Reading text:
::::::
But, by the time Brevik was in high school, she said “most of the farms had been developed into really dense housing,” with her hometown becoming a “bedroom community” where many residents would commute to New York City. As a result, she said schools became overcrowded, the quality of education suffered, and her hometown was “hollowed out.”
Brevik is afraid the same could happen to Amherst, which is why her campaign is highlighting the connections between a local housing crisis and the quality of local public schooling.
When asked for specifics on her housing policy, Brevik expressed support for a moratorium on development in Amherst’s downtown business district, as well as for minimum distance requirements, which she said would put limits on the amount of rental properties allowed in a given area in an effort to protect Amherst neighborhoods. She hopes to prevent the development of open space, which she called “irreversible,” and suggested that UMass Amherst should build more student housing to ease pressure on the rest of the town.
Brevik emphasized her campaign’s focus on “supporting programs that help families afford homes, that keep tenants protected,” and that “keep private investors from buying up our real-estate.” She said she’s actively soliciting signatures for a state-wide rent control ballot initiative.
As the conversation turned to policing, Brevik pointed to Amherst’s commitment to progressive approaches to public safety. She noted that in 2021, the town was among the first in the country to approve an unarmed, civilian-response department as an alternative to the police — Community Responders for Equity, Safety, and Service, also known as CRESS.
::::::
Material shown:
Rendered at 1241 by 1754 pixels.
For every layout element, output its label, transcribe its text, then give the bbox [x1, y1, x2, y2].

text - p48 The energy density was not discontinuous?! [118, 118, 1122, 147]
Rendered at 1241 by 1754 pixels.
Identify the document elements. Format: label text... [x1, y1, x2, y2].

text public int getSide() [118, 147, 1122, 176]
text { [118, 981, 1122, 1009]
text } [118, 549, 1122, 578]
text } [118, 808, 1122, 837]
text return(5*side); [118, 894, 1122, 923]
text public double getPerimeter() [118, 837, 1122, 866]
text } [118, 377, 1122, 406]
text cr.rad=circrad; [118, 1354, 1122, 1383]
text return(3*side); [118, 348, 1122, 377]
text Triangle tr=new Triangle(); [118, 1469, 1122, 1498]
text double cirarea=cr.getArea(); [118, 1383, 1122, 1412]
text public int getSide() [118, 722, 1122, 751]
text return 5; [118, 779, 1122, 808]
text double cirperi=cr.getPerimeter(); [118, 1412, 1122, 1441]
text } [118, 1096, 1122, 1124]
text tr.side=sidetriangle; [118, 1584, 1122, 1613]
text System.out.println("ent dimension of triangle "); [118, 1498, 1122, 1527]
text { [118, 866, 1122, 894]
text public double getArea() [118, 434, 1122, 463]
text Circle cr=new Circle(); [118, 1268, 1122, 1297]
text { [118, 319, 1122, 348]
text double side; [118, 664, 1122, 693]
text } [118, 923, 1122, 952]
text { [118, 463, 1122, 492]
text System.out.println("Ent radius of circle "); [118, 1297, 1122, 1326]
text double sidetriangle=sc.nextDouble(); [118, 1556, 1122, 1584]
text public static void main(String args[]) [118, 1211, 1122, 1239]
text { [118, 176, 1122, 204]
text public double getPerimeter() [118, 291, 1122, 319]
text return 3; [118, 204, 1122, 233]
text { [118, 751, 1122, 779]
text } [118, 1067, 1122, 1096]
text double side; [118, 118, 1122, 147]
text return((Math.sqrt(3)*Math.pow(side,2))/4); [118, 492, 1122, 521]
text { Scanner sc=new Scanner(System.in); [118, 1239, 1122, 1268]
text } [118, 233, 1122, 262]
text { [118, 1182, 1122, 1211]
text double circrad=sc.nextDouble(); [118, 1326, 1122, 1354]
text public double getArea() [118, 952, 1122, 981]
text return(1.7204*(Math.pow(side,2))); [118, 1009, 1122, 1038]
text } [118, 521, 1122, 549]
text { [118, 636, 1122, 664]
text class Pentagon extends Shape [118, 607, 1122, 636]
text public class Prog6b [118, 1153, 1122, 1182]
::::::
Task 1:
According to the campaign article, what does the acronym CRESS stand for?
Task 2:
Reproduce the stretch of the campaign article from "Brevik is afraid" through "of the town.".

Correct output 1:
Community Responders for Equity, Safety, and Service

Correct output 2:
Brevik is afraid the same could happen to Amherst, which is why her campaign is highlighting the connections between a local housing crisis and the quality of local public schooling.
When asked for specifics on her housing policy, Brevik expressed support for a moratorium on development in Amherst’s downtown business district, as well as for minimum distance requirements, which she said would put limits on the amount of rental properties allowed in a given area in an effort to protect Amherst neighborhoods. She hopes to prevent the development of open space, which she called “irreversible,” and suggested that UMass Amherst should build more student housing to ease pressure on the rest of the town.